Zwischen Regulierungssorgen und Sippenhaft mit der Wall Street


Anleger am Krypto-Markt sehen sich nach wie vor mit zahlreichen Unsicherheitsfaktoren konfrontiert. Neben der schwelenden Unsicherheit rund um Stablecoins ist es die Furcht vor sich verstärkenden Regulierungsmaßnahmen, welcher Börsianer umtreibt. Zudem bleibt die Abhängigkeit mit der Wall Street weiterhin zu groß.

Mittelabflüsse von Tether übersteigen die Marke von 10 Milliarden Dollar


Seit dem Kollaps des Stablecoins TerraUSD (UST) haben Investoren bei dem bekanntesten an den Fiatgeld gekoppelten Coin Tether mittlerweile über 10 Milliarden Dollar abgezogen. Das Vertrauen in derartige Anlageformen bzw. Stablecoins scheint stark beschädigt.
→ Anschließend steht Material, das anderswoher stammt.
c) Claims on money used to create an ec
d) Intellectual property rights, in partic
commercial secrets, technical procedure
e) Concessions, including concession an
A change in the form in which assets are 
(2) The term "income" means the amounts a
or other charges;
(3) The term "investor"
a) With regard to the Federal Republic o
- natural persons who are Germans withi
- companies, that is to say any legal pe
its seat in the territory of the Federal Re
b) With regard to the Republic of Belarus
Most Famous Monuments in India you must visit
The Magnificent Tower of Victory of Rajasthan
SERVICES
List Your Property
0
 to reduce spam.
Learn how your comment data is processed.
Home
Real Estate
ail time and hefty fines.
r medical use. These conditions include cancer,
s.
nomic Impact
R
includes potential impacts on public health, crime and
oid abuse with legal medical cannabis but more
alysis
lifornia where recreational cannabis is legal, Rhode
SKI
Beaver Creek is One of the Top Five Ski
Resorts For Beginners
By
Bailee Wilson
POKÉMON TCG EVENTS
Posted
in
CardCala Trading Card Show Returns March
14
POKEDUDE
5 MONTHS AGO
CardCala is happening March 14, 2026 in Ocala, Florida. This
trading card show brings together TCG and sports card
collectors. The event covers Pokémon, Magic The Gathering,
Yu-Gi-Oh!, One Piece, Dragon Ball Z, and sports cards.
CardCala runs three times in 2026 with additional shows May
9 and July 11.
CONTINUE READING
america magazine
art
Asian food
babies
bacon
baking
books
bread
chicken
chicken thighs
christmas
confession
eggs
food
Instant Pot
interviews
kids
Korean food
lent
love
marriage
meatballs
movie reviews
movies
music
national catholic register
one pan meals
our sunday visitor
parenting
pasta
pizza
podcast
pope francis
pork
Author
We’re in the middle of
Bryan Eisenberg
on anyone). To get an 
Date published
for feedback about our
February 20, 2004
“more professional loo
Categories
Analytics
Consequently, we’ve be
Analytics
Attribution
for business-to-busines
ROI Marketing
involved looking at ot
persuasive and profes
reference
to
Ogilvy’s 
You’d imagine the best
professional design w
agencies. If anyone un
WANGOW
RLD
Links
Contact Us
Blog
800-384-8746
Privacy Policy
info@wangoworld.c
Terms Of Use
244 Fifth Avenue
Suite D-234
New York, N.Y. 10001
Aufsichtsbehörden rund um den Globus haben ihre Bedenken geäußert. Die durch den Zusammenbruch von UST ausgelöste Panik hat insbesondere die Aufmerksamkeit auf weitere Stablecoins wie etwa Tether gelenkt. Die Investoren sorgen sich, dass die bereits angelegten Daumenschreiben schon bald weiter festgezogen werden könnten. Nach wie vor steht das Börsenjahr 2022 ganz im Zeichen einer Regulierung. Die Probleme rund um Stablecoins und der damit einhergehende Schaden färbt auf die gesamte Branche ab.

EZB-Chefin Christine Lagarde warnt vor Investment in Krypto Assets


Die Chefin der Europäischen Zentralbank hat sich für eine Regulierung von Krypto Assets ausgesprochen und gleichzeitig vor den Risiken eines Investments gewarnt. In einem Interview gegenüber dem niederländischen Fernsehen sagte sie, dass sie sich Sorgen um die Menschen machen "die die Risiken nicht verstehen, die alles verlieren und schrecklich enttäuscht sein werden, weshalb ich glaube, dass dies reguliert, werden sollte".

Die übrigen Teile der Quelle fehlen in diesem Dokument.